The plot is a pretty ingenious vehicle for Persona 3 FES’ bizarre gameplay. Nights are spent exploring Tartarus, The Dark Hour’s labyrinthine tower, and the days are spent going to school, which makes the game a combination of dungeon-crawling JRPG and high school dating sim. Weird.
The tower you explore during The Dark Hour, has close to 300 floors, and they are all randomly generated. This was a bit of a turn off for me at first, but it creates a very unique exploring/ battling experience. Every 10 or so levels of the tower, there is a check point. The player does not know when they will arrive at this check point, but their progress up the tower is saved once the checkpoint is reached, and the player can warp back to the first floor. Most floors of the tower have a warp point back to the beginning, but their progress won’t be saved.
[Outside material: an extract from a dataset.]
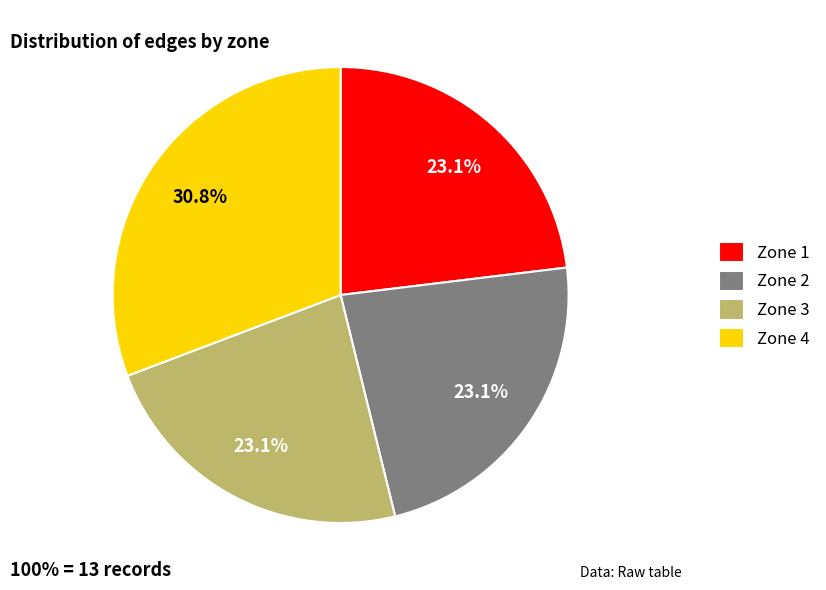

Does Zone 4 account for over 50% of the chart?

No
This creates a sense of panic, because the player has to manage their resources, which are often stretched thin when the team is nearing the check point. Because it’s possible to avoid battles, I found myself usually avoiding them, but afraid because of how easy it is to die.
Maybe my biggest complaint about Persona 3 FES is that if your main character dies, you lose. There are insta-kill spells, which enemies can use early on in the game. They may only have a 20% chance of working, but it means potential game over out of nowhere. Although this can be very frustrating, if an hour of progress is lost, it adds to the fearful atmosphere the game’s creators obviously intended. Once you get in the late game, characters and Personas can be customized to prevent most unfair deaths, but I’m getting ahead of myself.
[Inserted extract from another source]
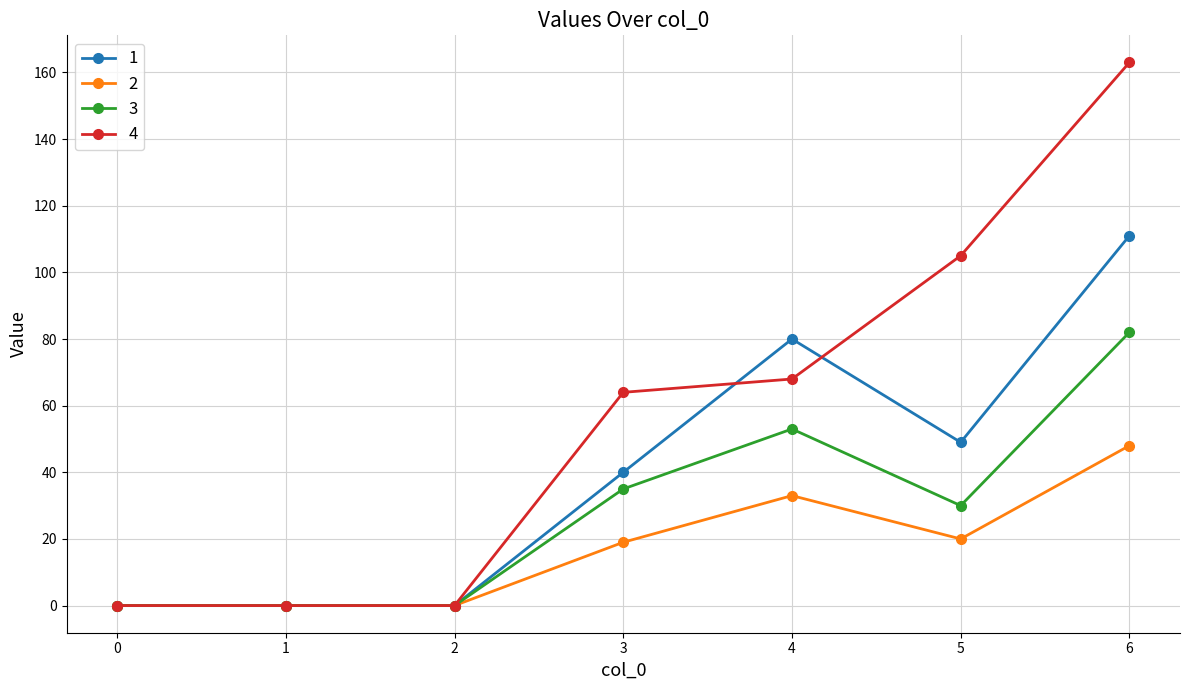

What is the difference between the second highest and minimum values in the 1 series?

80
Combat is completely turn-based, and the order of attack is determined by an agility stat. Although the core of the gameplay is “I attack, you attack, I attack, etc.” there is plenty going on to make the combat system unique. Even before entering combat, the player has to engage shadows in combat by either attacking them before being seen, attacking them after being seen, or getting attacked first. Whether or not the player gets the jump on the enemy could be the difference between wiping out all monsters before they land a single hit, or the team being destroyed before landing a hit themselves.
The player only controls Makoto. All the other characters are AI-controlled, which I found annoying at first. 90% of the time they make the right choices, but in a game as difficult as Persona 3, you want to feel like it’s entirely your fault that you’re failing. There is a tactics menu, which can be used to give them guidance, and by the end of the game, you have enough tactics unlocked that AI stupidity is rarely an issue, but I would have just rather had full control over all characters.
Elemental attacks are an important part of Persona 3 FES’ combat system. There are fire, ice, lightning, wind, light, dark, slash, strike, and pierce “elements”. Every player, Persona, and enemy has different resistances to these elements; they could either completely nullify that element, be resistant to it, be weak against it, or be stronger attacking with it. As I said before, Makoto can switch Personas, and can do so once each turn in combat, and having the right Persona equipped, for even the most trivial seeming battles, is the difference between victory and death. If the player hits an enemy with an element they’re weak to, it knocks them down and they player gets another turn. If a character does this to multiple enemies, they can chain attacks. And if the team knocks down all enemies, then they get to perform an extra powerful group attack on the entire field.